David Wade, CIO of the financial services firm Primerica, said he intends to upgrade from his zEnterprise 196 in a year to 18 months. Wade has installed 19 mainframes in 32 years at Primerica, where he began as a production control technician. Their IT shop is primarily IBM, including its P Systems and Wintel platforms. The company's database software is also IBM. Wade said they installed version one of DB2 in 1984 and are now on version 10.
Wade is proponent of continuous upgrades. He says some IT managers will add processors to gain performance but he believes you need to upgrade to latest version to get real gains. When his company installed their z196, "we took four hour off our batch cycle at night," Wade said. He is committed to the IBM platform and says he has seen some of his peers migrate off mainframes only to return. Leaving the mainframe is "just a waste of time and money," Wade said.
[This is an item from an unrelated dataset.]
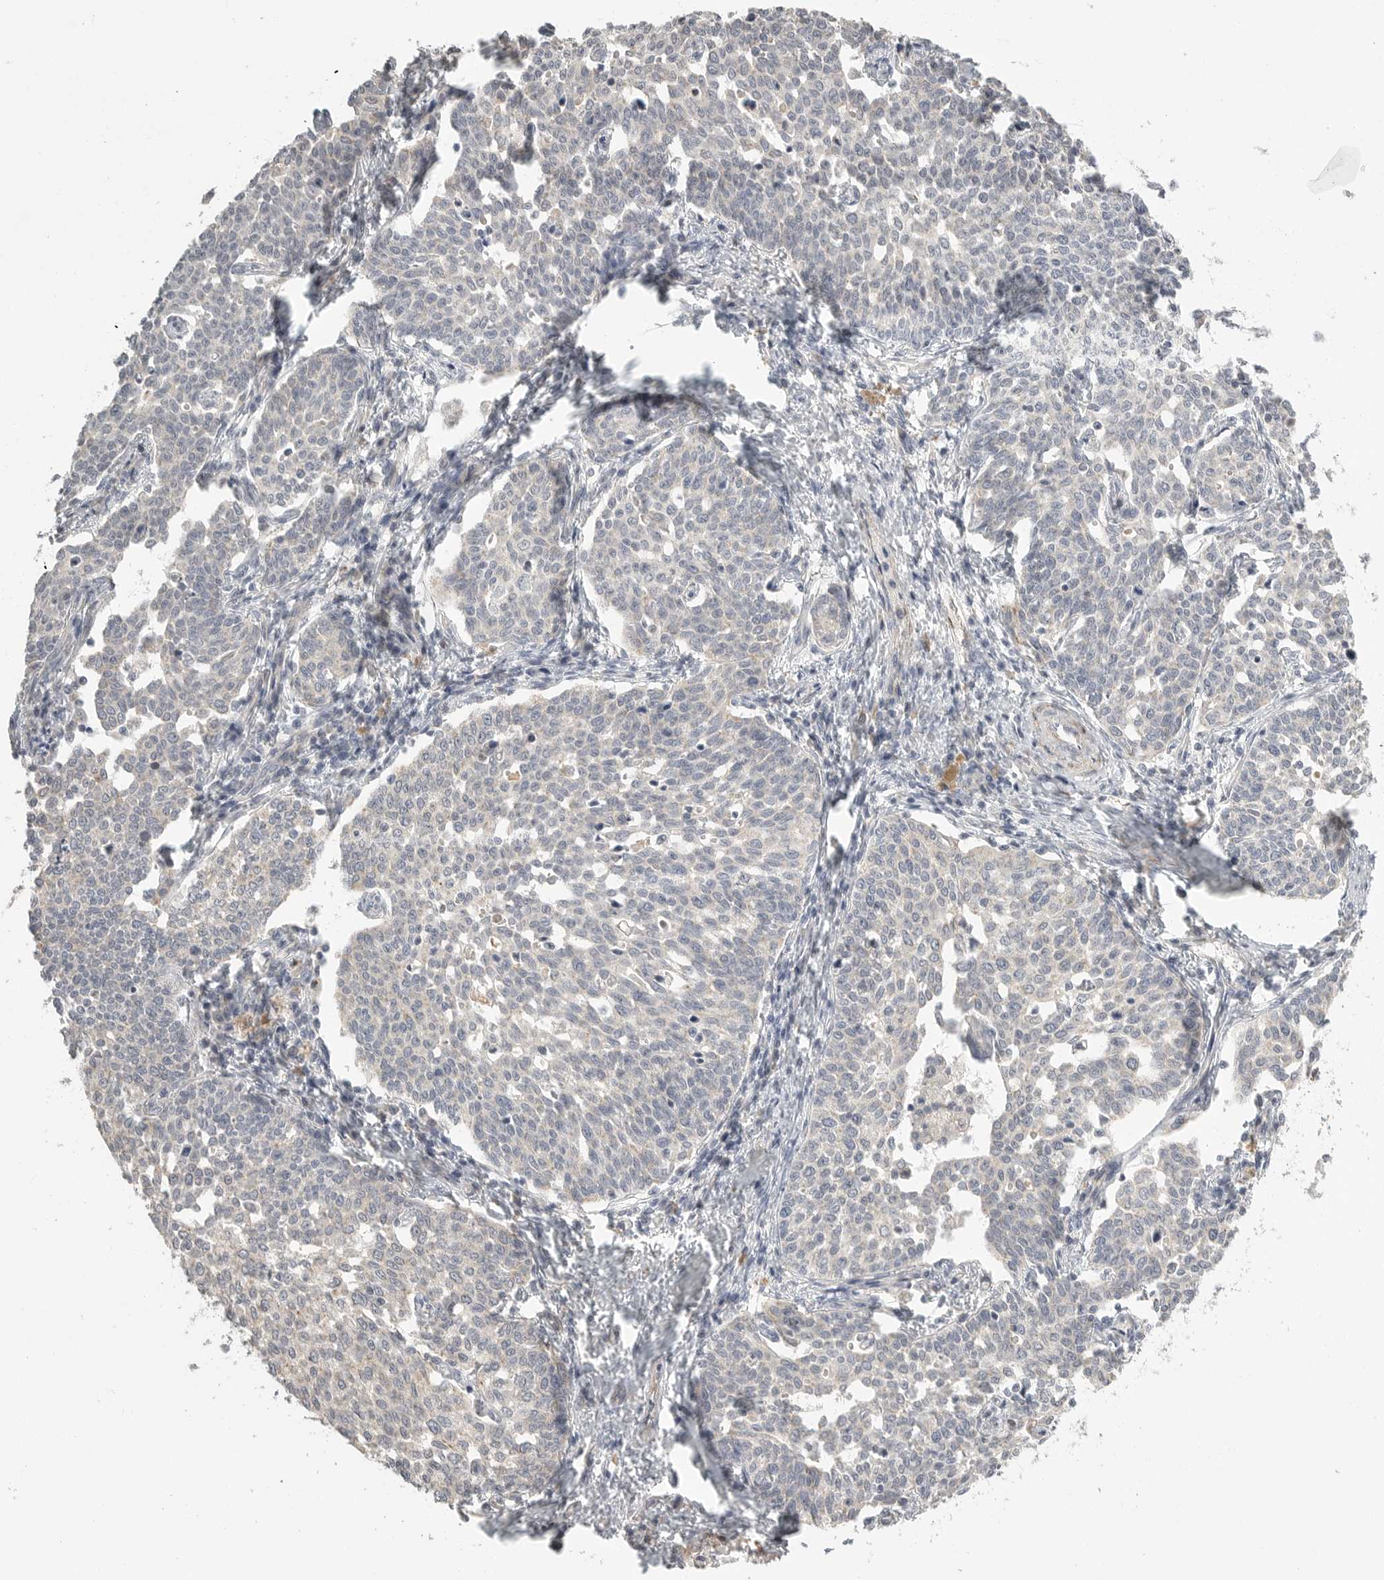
{"staining": {"intensity": "negative", "quantity": "none", "location": "none"}, "tissue": "cervical cancer", "cell_type": "Tumor cells", "image_type": "cancer", "snomed": [{"axis": "morphology", "description": "Squamous cell carcinoma, NOS"}, {"axis": "topography", "description": "Cervix"}], "caption": "This is a micrograph of immunohistochemistry (IHC) staining of cervical squamous cell carcinoma, which shows no positivity in tumor cells.", "gene": "STAB2", "patient": {"sex": "female", "age": 34}}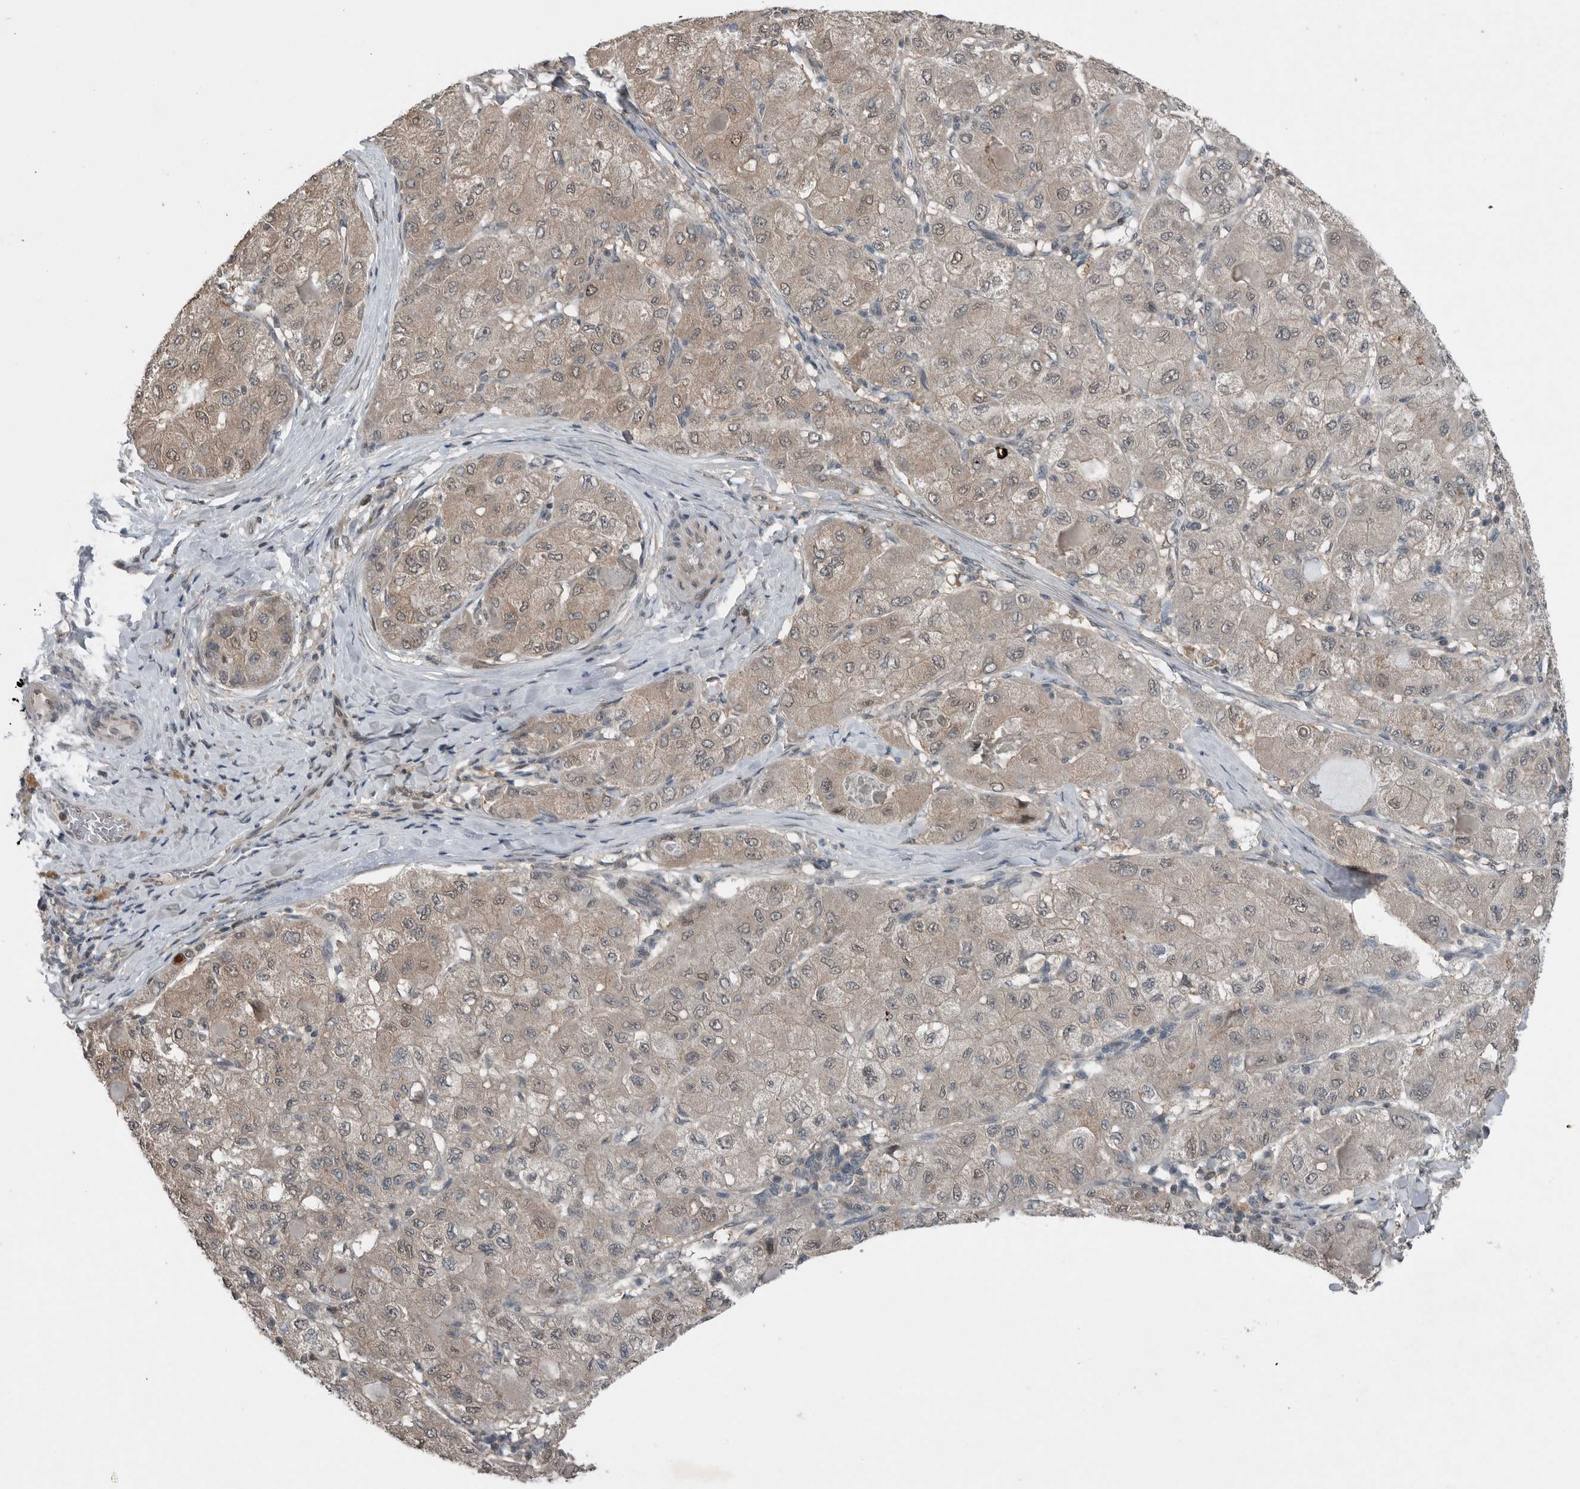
{"staining": {"intensity": "weak", "quantity": ">75%", "location": "cytoplasmic/membranous,nuclear"}, "tissue": "liver cancer", "cell_type": "Tumor cells", "image_type": "cancer", "snomed": [{"axis": "morphology", "description": "Carcinoma, Hepatocellular, NOS"}, {"axis": "topography", "description": "Liver"}], "caption": "Protein positivity by immunohistochemistry demonstrates weak cytoplasmic/membranous and nuclear staining in approximately >75% of tumor cells in liver cancer.", "gene": "MFAP3L", "patient": {"sex": "male", "age": 80}}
It's because of people such as Wade that IBM has continued with the system, despite the increasing capabilities of alternative systems, including its own Power systems.
In every generational revision of the mainframe, "you always see an interesting mix of significant performance bumps mixed in with new features to support emerging workloads, and that's been a hallmark of IBM's mainframe strategy," said Charles King, an analyst at Pund-IT who was also briefed on the new system. King said it's important for IBM to adapt these systems to new workloads, such as analytics, "so it doesn't get stuck as just a credit card and bank statement transaction platform."
The mainframe can meet computational requirements that come from, for instance, RFID-generated data to smart electrical meters. IBM has taken a transaction model "and then adapts it to different kinds of transactions," said King.